-- Assigned task --
Can you update the records below by replacing "pie" with "pie chart" wherever it occurs, keeping everything else the same and leaving out the pictures?
====== Data records ======
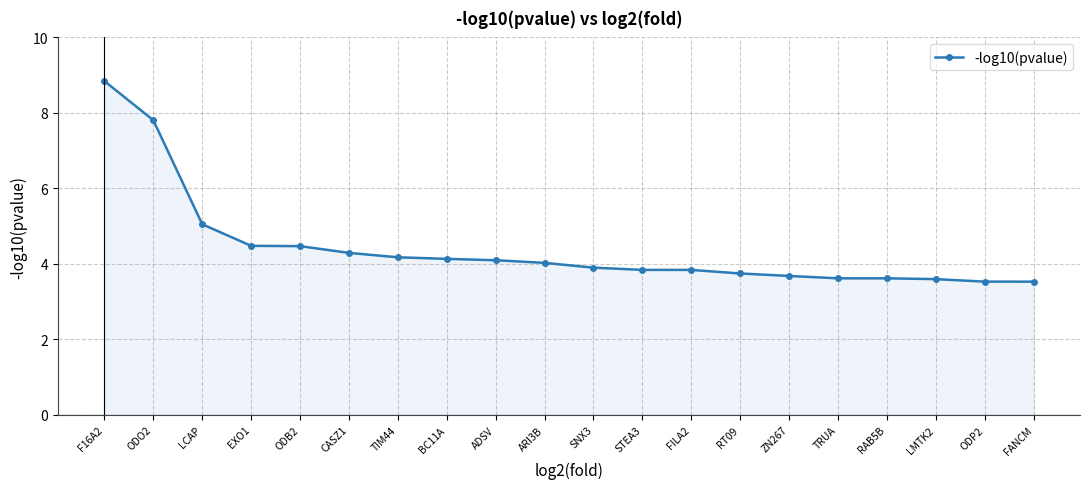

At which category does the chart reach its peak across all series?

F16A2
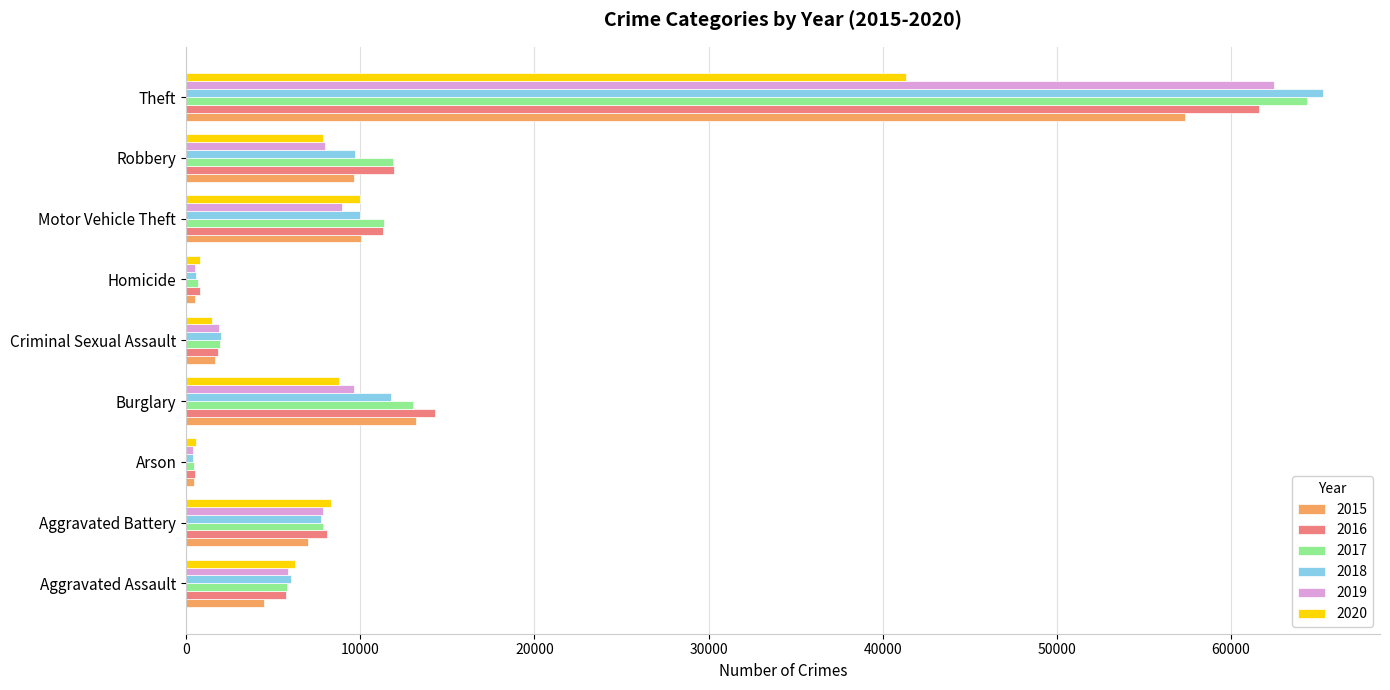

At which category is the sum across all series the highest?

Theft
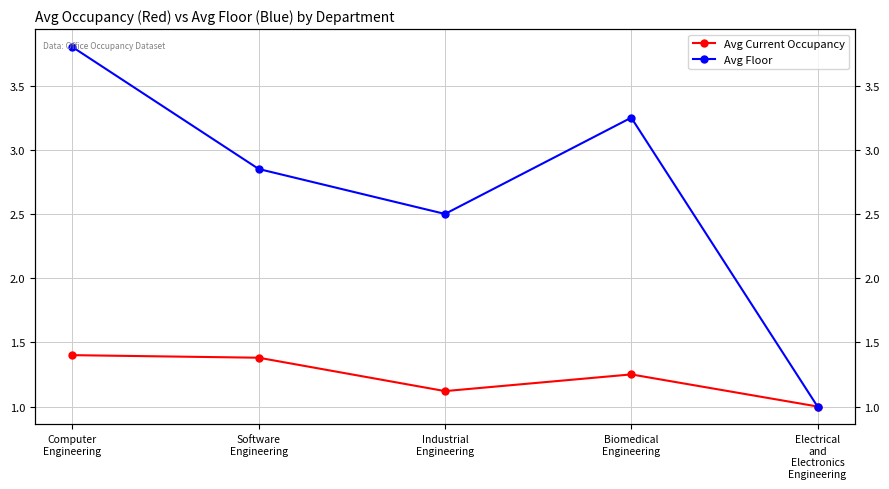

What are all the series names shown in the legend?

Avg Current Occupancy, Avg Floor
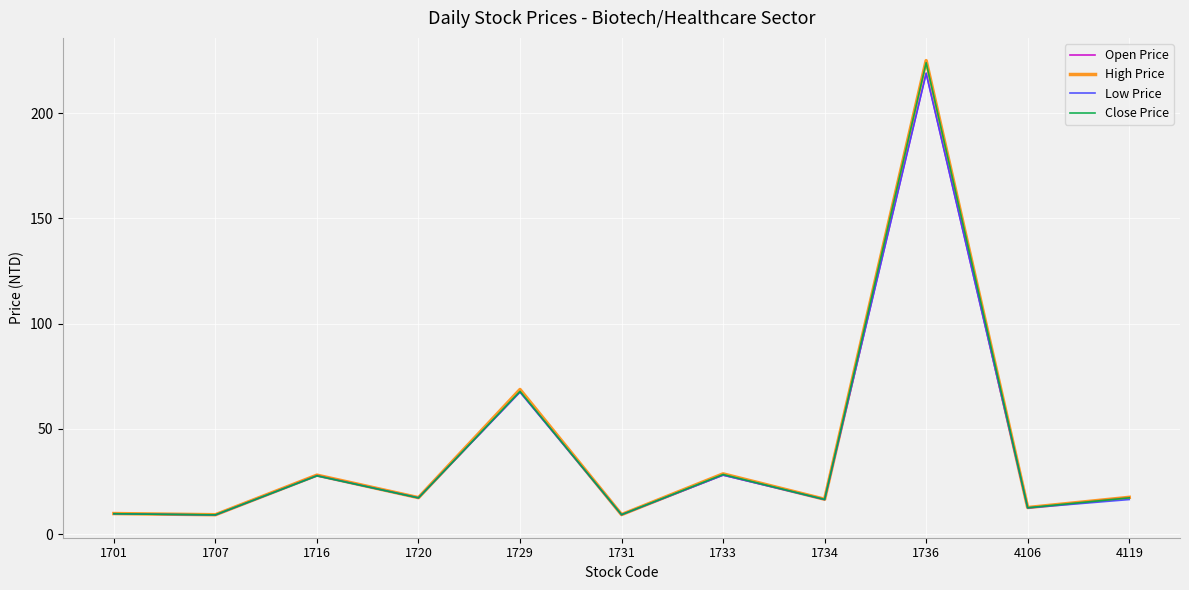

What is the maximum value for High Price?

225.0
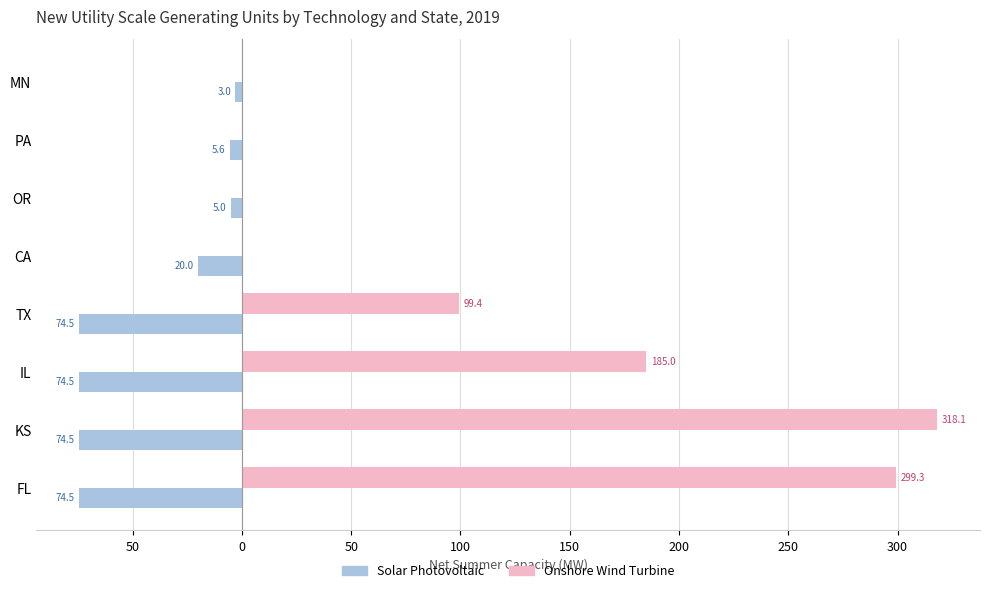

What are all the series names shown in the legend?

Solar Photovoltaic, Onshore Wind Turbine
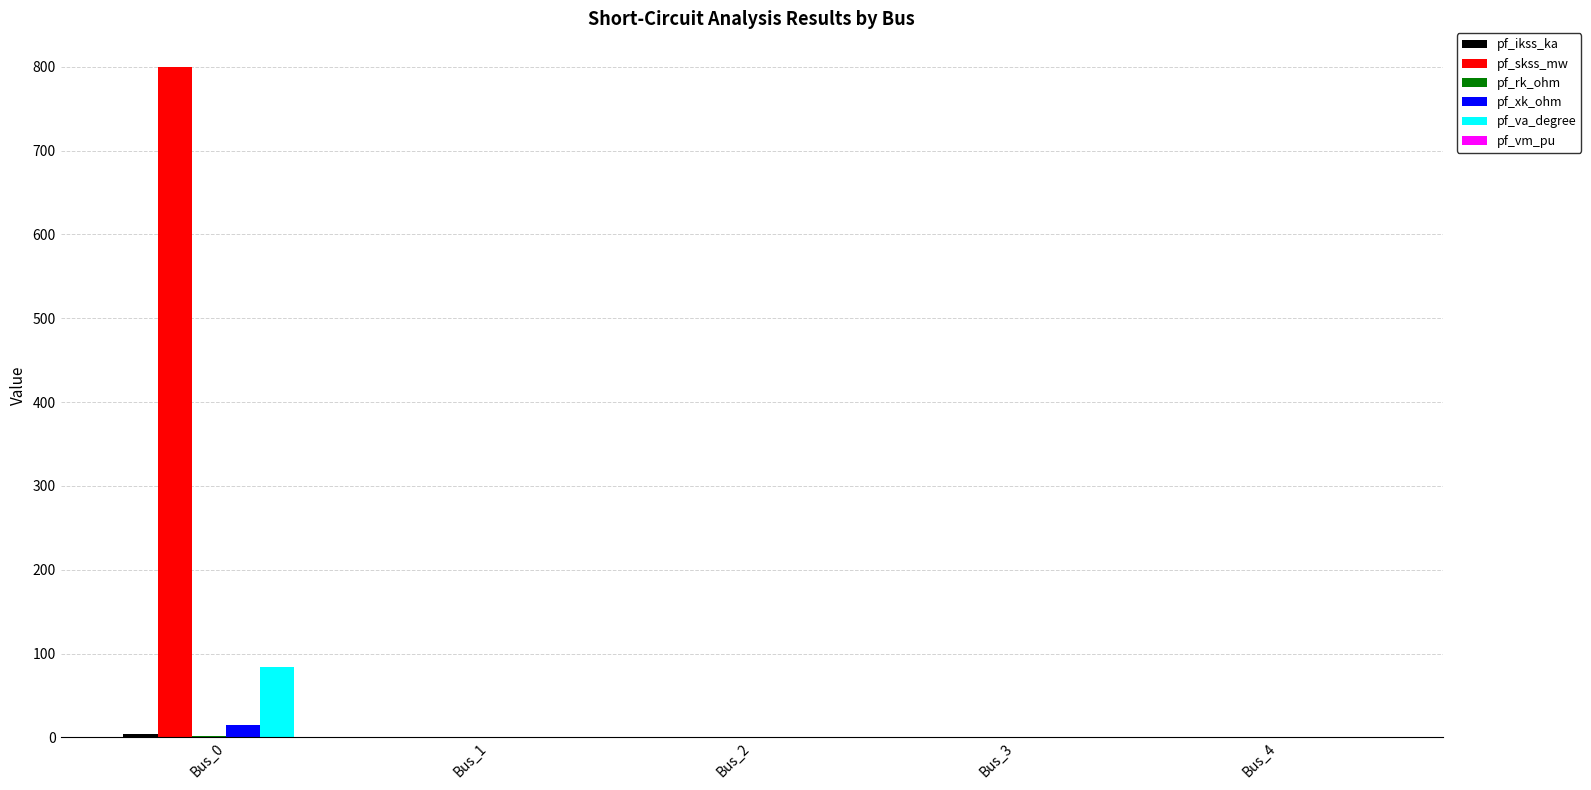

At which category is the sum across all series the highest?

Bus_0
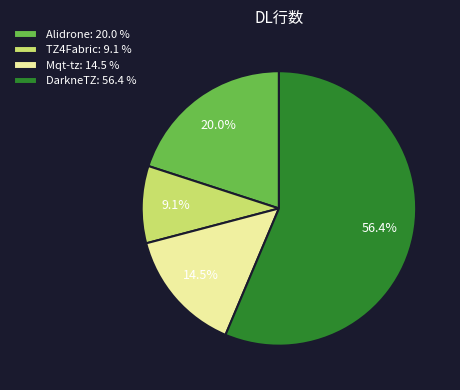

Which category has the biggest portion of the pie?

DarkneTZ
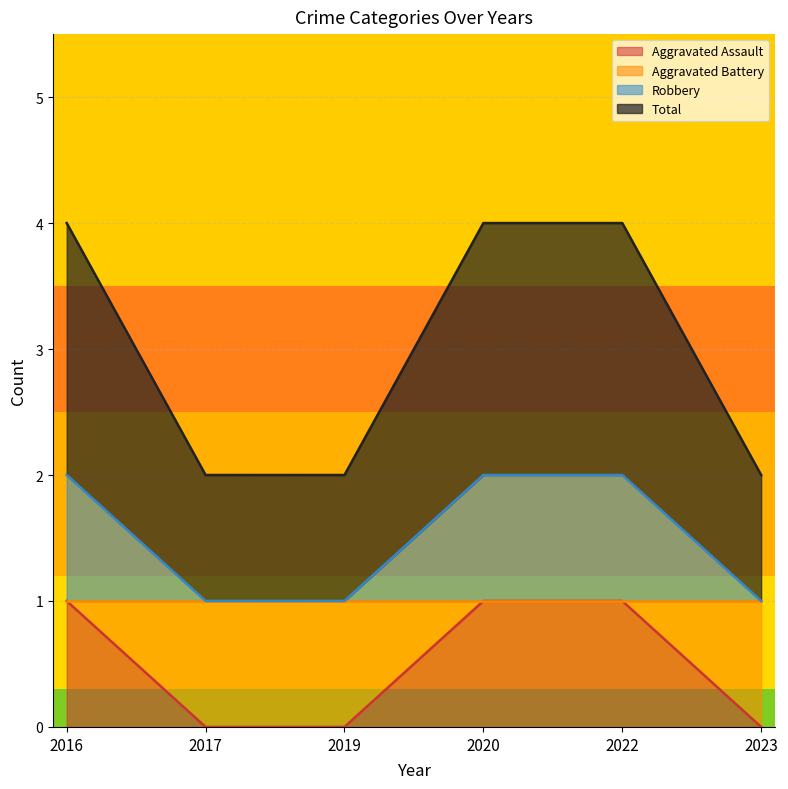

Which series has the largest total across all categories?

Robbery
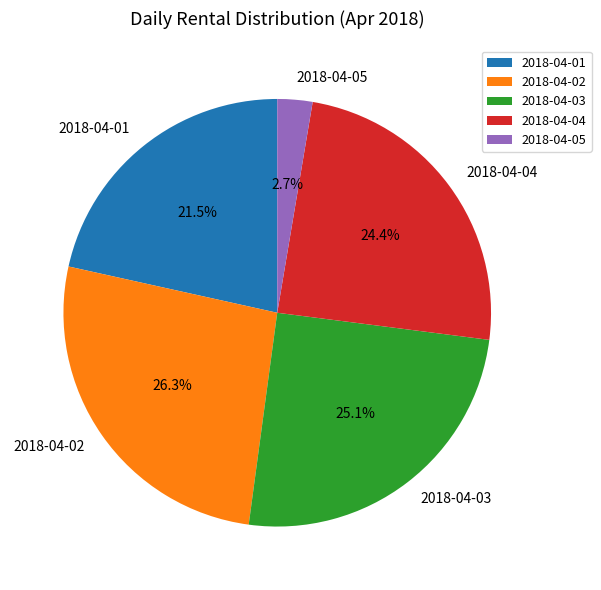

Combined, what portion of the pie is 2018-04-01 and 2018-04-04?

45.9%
======
-- Response --
At which category does the chart reach its peak across all series?

F16A2

At which category is the sum across all series the highest?

Theft

What are all the series names shown in the legend?

Avg Current Occupancy, Avg Floor

What is the maximum value for High Price?

225.0

What are all the series names shown in the legend?

Solar Photovoltaic, Onshore Wind Turbine

At which category is the sum across all series the highest?

Bus_0

Which category has the biggest portion of the pie chart?

DarkneTZ

Which series has the largest total across all categories?

Robbery

Combined, what portion of the pie chart is 2018-04-01 and 2018-04-04?

45.9%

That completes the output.